Skindred festival warmup show gets a rave review
Tickets for Skindred‘s warm-up show, preparing them for their main stage appearances at Reading and Leeds festivals this weekend just gone, sold out roughly 60 seconds after going on sale.
This is impressive, but with barely 200 bodies required to fill the tiny upstairs room at the Camden Barfly, the show was always going to be packed to its sweat-filmed rafters.
My love of the band and their distinctive ragga-punk hybrid extends back beyond the release of 2002 debut Babylon, and it would be a conservative estimate to say I’ve seen a dozen Skindred shows. Hell, my passion really extends back further than the existence of the band itself. The first time I can confidently date watching frontman Benji Webbe on stage was at the Greenbelt festival in 1994, with previous band Dub War.
But Benji doesn’t like talking about Dub War, and makes a point this evening of openly mocking a rather misguided call from the crowd for the band to play a Dub War tune. Benji has no time for ghosts, and with Skindred 2013 being a better band than Dub War in all respects other than opportunities for nostalgia, its not hard to see why.

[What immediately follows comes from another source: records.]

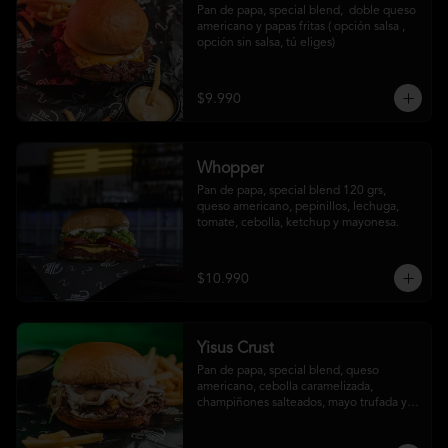
Pan de papa, special blend,  doble queso 
americano y papas fritas ( opción salsa , 
opción sin salsa, tú eliges)
$9.990
Whopper
Pan de papa, special blend 120 grs, 
queso americano, pepinillos, lechuga, 
tomate, cebolla, ketchup y mayonesa.
$10.990
Yisus Crust
Pan de papa, special blend, queso 
americano, cebolla caramelizada, 
champiñones salteados, mayo trufada y 
papas fritas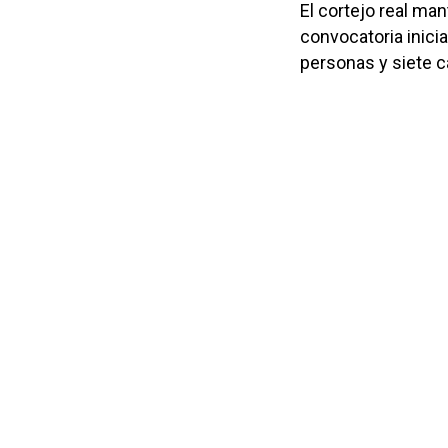
El cortejo real ma
convocatoria inicia
personas y siete 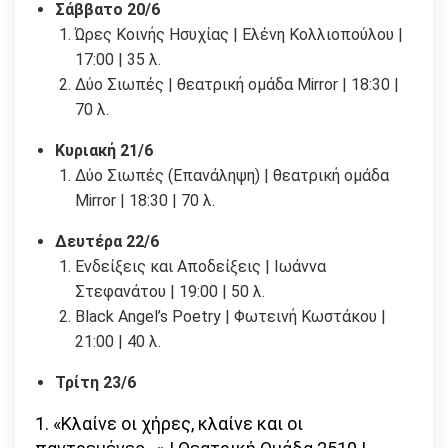
Σάββατο 20/6
Ώρες Κοινής Ησυχίας | Ελένη Κολλιοπούλου |
17:00 | 35 λ.
Δύο Σιωπές | θεατρική ομάδα Mirror | 18:30 |
70 λ.
Κυριακή 21/6
Δύο Σιωπές (Επανάληψη) | θεατρική ομάδα
Mirror | 18:30 | 70 λ.
Δευτέρα 22/6
Ενδείξεις και Αποδείξεις | Ιωάννα
Στεφανάτου | 19:00 | 50 λ.
Black Angel’s Poetry | Φωτεινή Κωστάκου |
21:00 | 40 λ.
Τρίτη 23/6
1. «Κλαίνε οι χήρες, κλαίνε και οι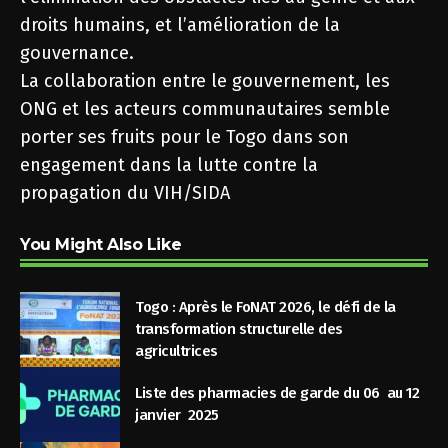
droits humains, et l’amélioration de la
gouvernance.
La collaboration entre le gouvernement, les
ONG et les acteurs communautaires semble
porter ses fruits pour le Togo dans son
engagement dans la lutte contre la
propagation du VIH/SIDA
You Might Also Like
Togo : Après le FoNAT 2026, le défi de la
transformation structurelle des
agricultrices
Liste des pharmacies de garde du 06 au 12
janvier 2025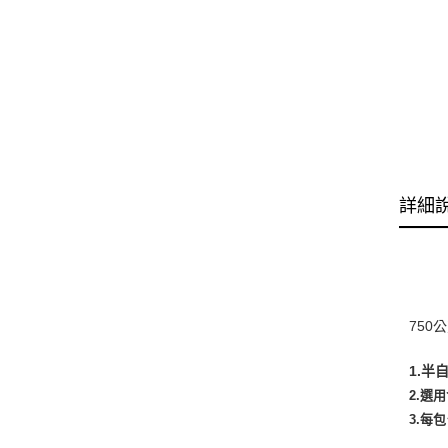
詳細
750
1.
2.選
3.每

There is no support band, so the steadily growing crowd is instead kept occupied by a dj spinning a selection of 90s metal hits before Skindred’s inspired intro tape – a reworking of the Star Wars Imperial March underpinned with the fattest, dirtiest beat imaginable – fills the PA.

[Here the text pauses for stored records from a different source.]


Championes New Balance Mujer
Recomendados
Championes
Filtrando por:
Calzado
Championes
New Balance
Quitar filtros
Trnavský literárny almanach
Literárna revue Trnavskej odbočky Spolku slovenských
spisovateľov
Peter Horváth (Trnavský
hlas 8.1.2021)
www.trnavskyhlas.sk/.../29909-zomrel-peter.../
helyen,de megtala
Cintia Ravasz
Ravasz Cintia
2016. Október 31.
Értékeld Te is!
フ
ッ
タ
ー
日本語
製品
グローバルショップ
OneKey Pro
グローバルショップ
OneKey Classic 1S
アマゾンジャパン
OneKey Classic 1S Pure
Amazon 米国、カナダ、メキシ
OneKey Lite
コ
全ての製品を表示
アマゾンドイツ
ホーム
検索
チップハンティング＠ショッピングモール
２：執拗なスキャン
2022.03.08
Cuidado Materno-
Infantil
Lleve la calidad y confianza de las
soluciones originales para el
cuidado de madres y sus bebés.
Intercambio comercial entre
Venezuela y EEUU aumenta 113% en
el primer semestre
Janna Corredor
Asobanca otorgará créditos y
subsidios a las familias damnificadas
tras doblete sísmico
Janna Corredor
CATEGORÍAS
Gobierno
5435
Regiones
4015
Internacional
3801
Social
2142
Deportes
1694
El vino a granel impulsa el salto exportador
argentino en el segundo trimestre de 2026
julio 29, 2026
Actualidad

With a minimum of fuss, the band launch into an opening one-two punch of “Nobody” and “Rat Race“. The crowd, probably pushed past capacity by the guest list, goes wild.

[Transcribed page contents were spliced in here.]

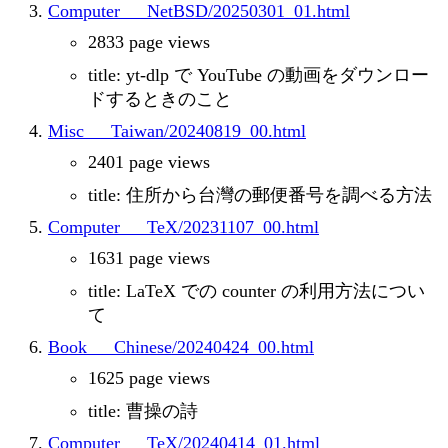
Computer___NetBSD/20250301_01.html
2833 page views
title: yt-dlp で YouTube の動画をダウンロー
ドするときのこと
Misc___Taiwan/20240819_00.html
2401 page views
title: 住所から台灣の郵便番号を調べる方法
Computer___TeX/20231107_00.html
1631 page views
title: LaTeX での counter の利用方法につい
て
Book___Chinese/20240424_00.html
1625 page views
title: 曹操の詩
Computer___TeX/20240414_01.html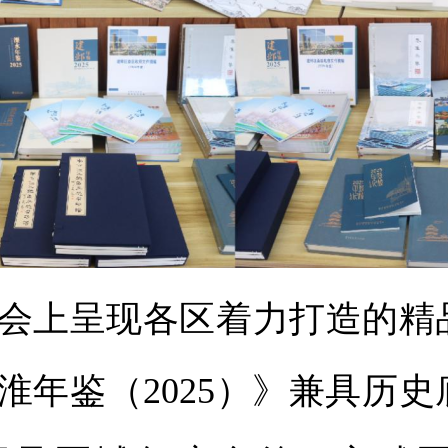
上呈现各区着力打造的精
淮年鉴（2025）》兼具历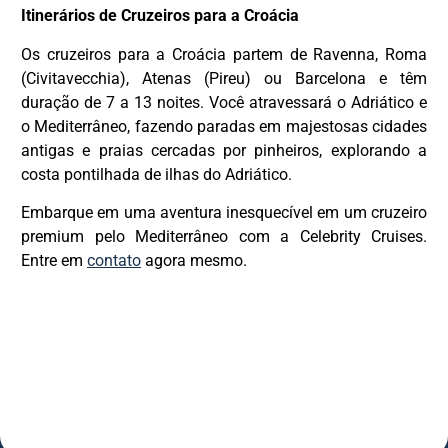
Itinerários de Cruzeiros para a Croácia
Os cruzeiros para a Croácia partem de Ravenna, Roma
(Civitavecchia), Atenas (Pireu) ou Barcelona e têm
duração de 7 a 13 noites. Você atravessará o Adriático e
o Mediterrâneo, fazendo paradas em majestosas cidades
antigas e praias cercadas por pinheiros, explorando a
costa pontilhada de ilhas do Adriático.
Embarque em uma aventura inesquecível em um cruzeiro
premium pelo Mediterrâneo com a Celebrity Cruises.
Entre em
contato
agora mesmo.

However good Skindred albums are, its clear that they really come into their own on stage; even one that must be significantly smaller than those they must have become accustomed to playing on in recent years. Mikey, Dan and Arya are a rock solid unit and all but note perfect, rendering the notion of this show being an opportunity to warm up something of an academic one.
But the intimate environment gives Benji the opportunity to really work the crowd. Make no mistake; Benji is in the premier league of frontmen, right up with the very best that metal has to offer, past and present. Charming and commanding in equal measure, humorous and lightly intimidating, he acts as ring master and drill sergeant with his constant calls to action.
It’s virtually impossible to not get swept along with it, and pretty much every body in the room is moving to some degree. The kids in the pit even manage to organise a wall of death on their own initiative, which is pretty impressive.
The setlist is weighted towards the first couple of albums, and packed with fan favourites. Surprisingly, only the title track from the band’s upcoming album Kill The Power gets an airing, and not the very recently released teaser track “Ninja“. But, I suppose that a festival set it not really the place for too much unreleased material.
After almost exactly an hour on stage, the band abruptly say goodnight and wander off – but nobody really believes they aren’t coming back, so the calls for an encore are half-hearted at best. The whole encore thing does feel a bit tired, and I can’t help but think that bands generally should just drop the charade.
The break does give Dan, the band’s live DJ, the opportunity to spin a few bars of a positively filthy dubstep remix of The Prodigy‘s “Breathe“. The band then send us back into the night with “Warning“, complete with ‘Newport Helicopter’ crowd participation.
At Download Festival 2011
The band have just announced a fuller UK tour for January 2014, so if you didn’t catch their sets at Reading and Leeds, you’re not going to have to wait that long to witness, without hyperbole, one of the best live bands on the circuit right now.